Alternatives suggested for plastic use are cotton bags, waterproof bags made up of synthetic and natural fabrics, jute and cotton bags, according to him.  
According to many city dwellers and plastic manufacturers, government move to ban plastic bags wasn't practical.

They argue that the government should focus more on managing plastic bags rather than putting a complete ban on them.

Rakesh Kumar Yadav, a resident of Tripureshwar, said, "Plastic itself is not the problem but its management is.

Likewise, Meera Koirala, a resident of Maitighar, said that the complete ban on plastic bags will cause more problems if the government does not introduce feasible alternatives.

On the other hand, environmentalists say that this decision will bring about positive changes to the environment. “Shops and retailers who are selling plastic bags should cooperate with the government's initiative,” said Shilshila Acharya, the CEO of Himalayan Climate Initiative. “We will mobilize youths to spread awareness on this matter.”

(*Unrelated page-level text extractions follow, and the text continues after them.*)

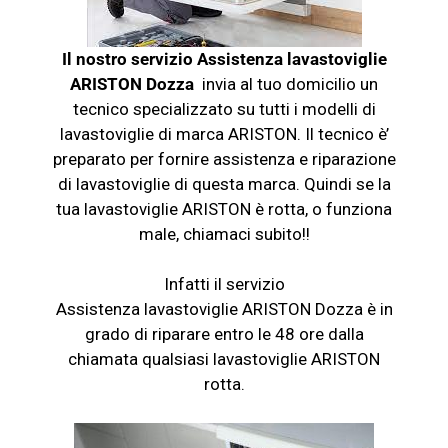
Il nostro servizio Assistenza lavastoviglie
ARISTON Dozza
invia al tuo domicilio un
tecnico specializzato su tutti i modelli di
lavastoviglie di marca ARISTON. Il tecnico è’
preparato per fornire assistenza e riparazione
di lavastoviglie di questa marca. Quindi se la
tua
lavastoviglie
ARISTON è rotta, o funziona
male, chiamaci subito!!
Infatti il servizio
Assistenza
lavastoviglie
ARISTON Dozza è in
grado di riparare entro le 48 ore dalla
chiamata qualsiasi
lavastoviglie
ARISTON
rotta.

Plastic manufacturers have a different opinion. “Plastic bags above 40 micron do not pose problem to health but bad management does,” Santosh Kumar Sedai, general secretary of Nepal Plastic Associations, said. "It is unfortunate that the government often introduces measures without proper discussion with stakeholders on managing the problem."

"Closing down factories altogether is not good for the country's economy," Sedai said. "Plastic manufacturers are ready to cooperate with the government if it brings pragmatic plan on recycling and reusing plastic waste."